Shafaq News / Shoppers paid sharply higher prices for a variety of goods in June as inflation kept its hold on a slowing U.S. economy, the Bureau of Labor Statistics reported Wednesday.
The consumer price index, a broad measure of everyday goods and services related to the cost of living, soared 9.1% from a year ago, above the 8.8% Dow Jones estimate. That marked the fastest pace for inflation going back to November 1981.
Excluding volatile food and energy prices, so-called core CPI increased 5.9%, compared with the 5.7% estimate. Core inflation peaked at 6.5% in March and has been nudging down since.
On a monthly basis, headline CPI rose 1.3% and core CPI was up 0.7%, compared to respective estimates of 1.1% and 0.5%.
Taken together, the numbers seemed to counter the narrative that inflation may be peaking, as the gains were based across a variety of categories.
"CPI delivered another shock, and as painful as June's higher number is, equally as bad is the broadening sources of inflation," said Robert Frick, corporate economist at Navy Federal Credit Union. "Though CPI's spike is led by energy and food prices, which are largely global problems, prices continue to mount for domestic goods and services, from shelter to autos to apparel."
The inflation reading could push the Federal Reserve into an even more aggressive position.
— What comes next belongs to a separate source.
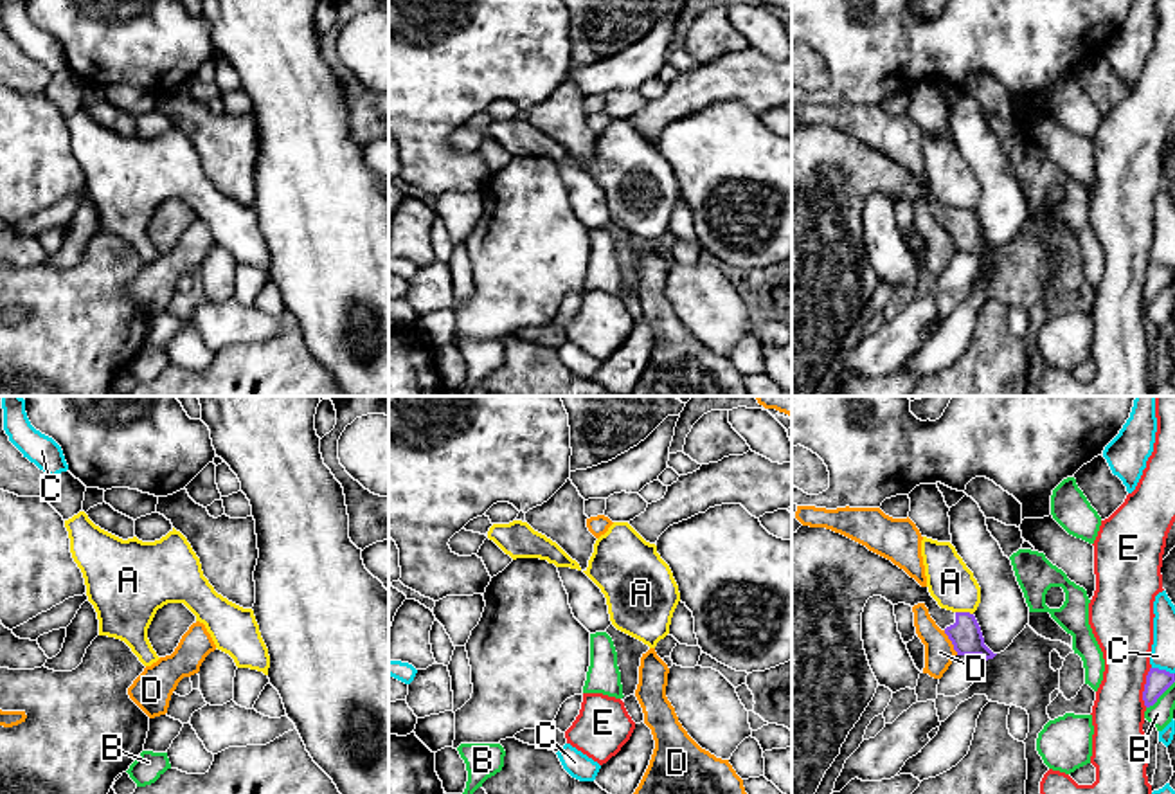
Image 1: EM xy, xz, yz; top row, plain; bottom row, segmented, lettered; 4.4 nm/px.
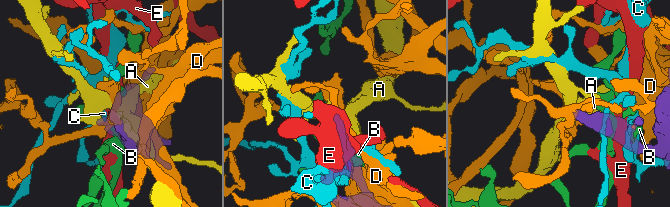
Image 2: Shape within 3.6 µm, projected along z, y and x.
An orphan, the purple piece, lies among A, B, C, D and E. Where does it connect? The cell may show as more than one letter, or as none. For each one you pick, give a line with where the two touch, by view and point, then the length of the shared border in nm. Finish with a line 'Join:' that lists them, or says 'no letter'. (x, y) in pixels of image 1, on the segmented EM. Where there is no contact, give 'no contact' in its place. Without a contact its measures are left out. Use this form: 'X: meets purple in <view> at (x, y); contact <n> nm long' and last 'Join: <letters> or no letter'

Traders upped their bets on the pace of interest rate increases ahead. For the July 26-27 meeting, a full percentage point move now has a better than even chance of happening, according to the CME Group's FedWatch tool as of 10:40 a.m. ET.
"U.S. inflation is above 9%, but it is the breadth of the price pressures that is really concerning for the Federal Reserve." said James Knightley, ING's chief international economist. "With supply conditions showing little sign of improvement the onus is the on the Fed to hit the brakes via higher rates to allow demand to better match supply conditions. The recession threat is rising."